### Stated problem:
In the material below, replace every "pose" with "camera" and write the lines out again with nothing else changed. Leave the pictures out of your answer.

### Given data:
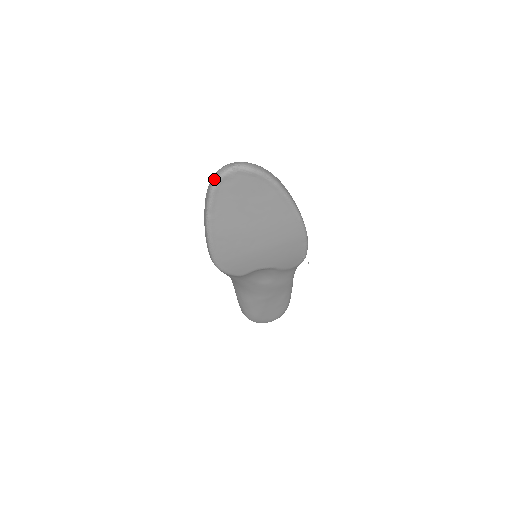
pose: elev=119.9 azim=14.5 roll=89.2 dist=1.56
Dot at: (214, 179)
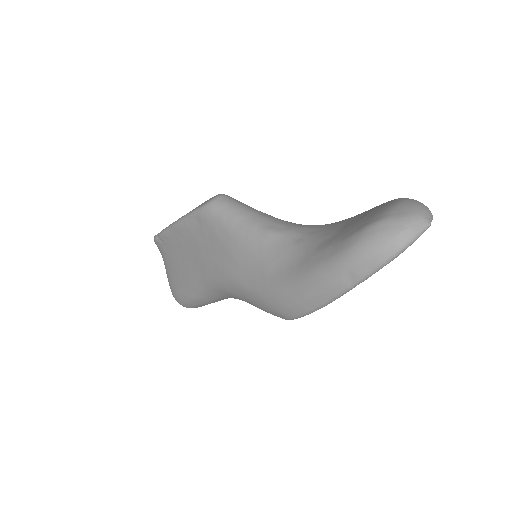
Dot at: (400, 248)
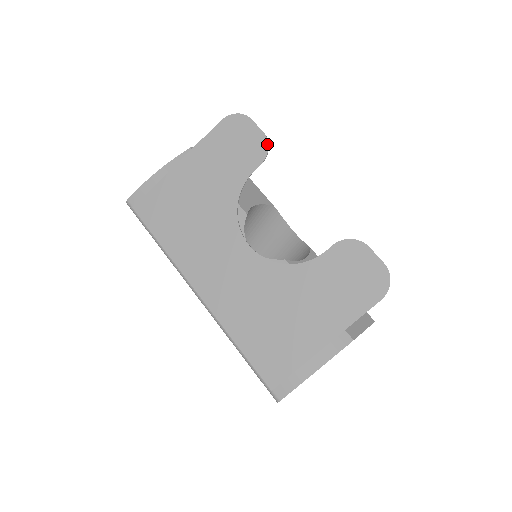
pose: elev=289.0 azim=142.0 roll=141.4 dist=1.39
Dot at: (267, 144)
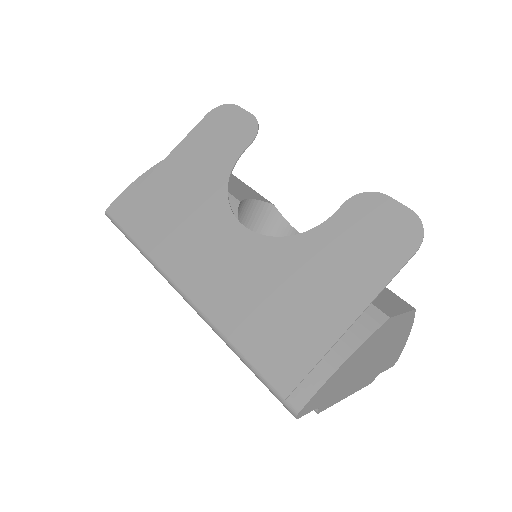
Dot at: (256, 123)
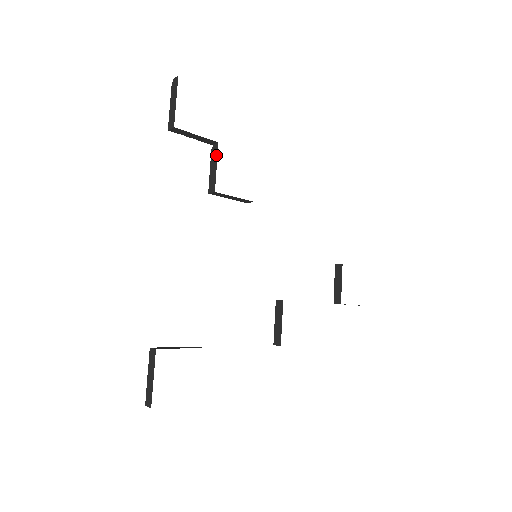
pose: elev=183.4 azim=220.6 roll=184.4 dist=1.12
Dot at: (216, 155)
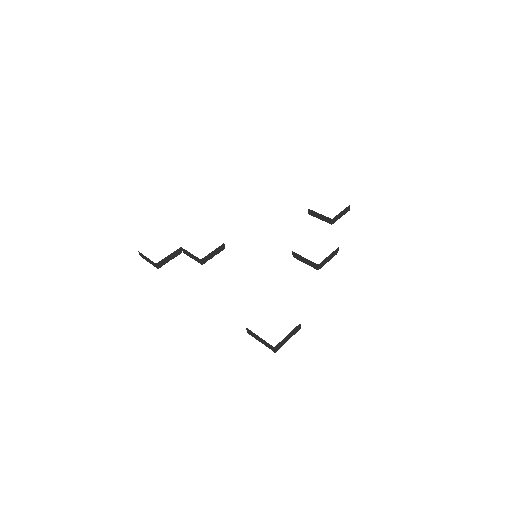
Dot at: (186, 251)
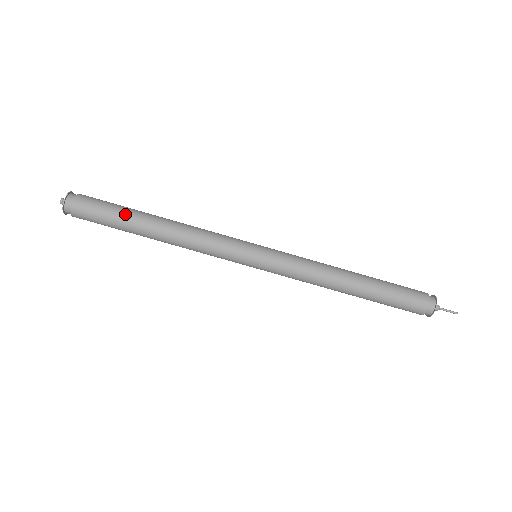
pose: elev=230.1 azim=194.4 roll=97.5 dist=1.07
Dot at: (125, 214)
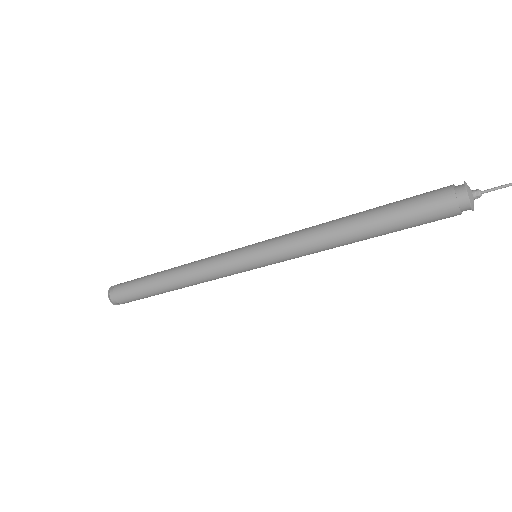
Dot at: (147, 291)
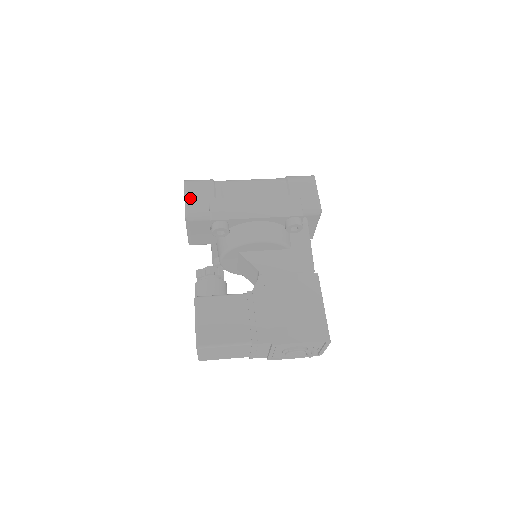
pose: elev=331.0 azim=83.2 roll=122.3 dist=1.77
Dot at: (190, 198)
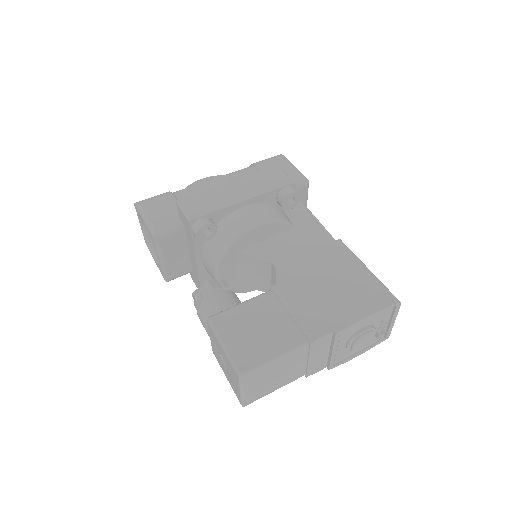
Dot at: (150, 215)
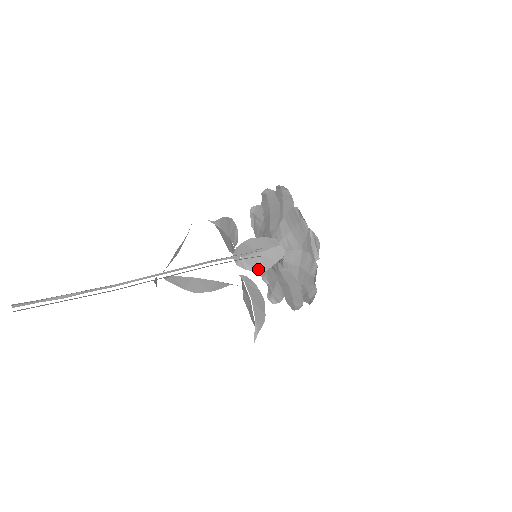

### Written answer:
camera: elev=119.9 azim=14.5 roll=89.2 dist=1.56
Dot at: (214, 179)
Dot at: (400, 248)
camera: elev=289.0 azim=142.0 roll=141.4 dist=1.39
Dot at: (267, 144)
Dot at: (256, 123)
camera: elev=183.4 azim=220.6 roll=184.4 dist=1.12
Dot at: (216, 155)
Dot at: (186, 251)
camera: elev=230.1 azim=194.4 roll=97.5 dist=1.07
Dot at: (125, 214)
Dot at: (147, 291)
camera: elev=331.0 azim=83.2 roll=122.3 dist=1.77
Dot at: (190, 198)
Dot at: (150, 215)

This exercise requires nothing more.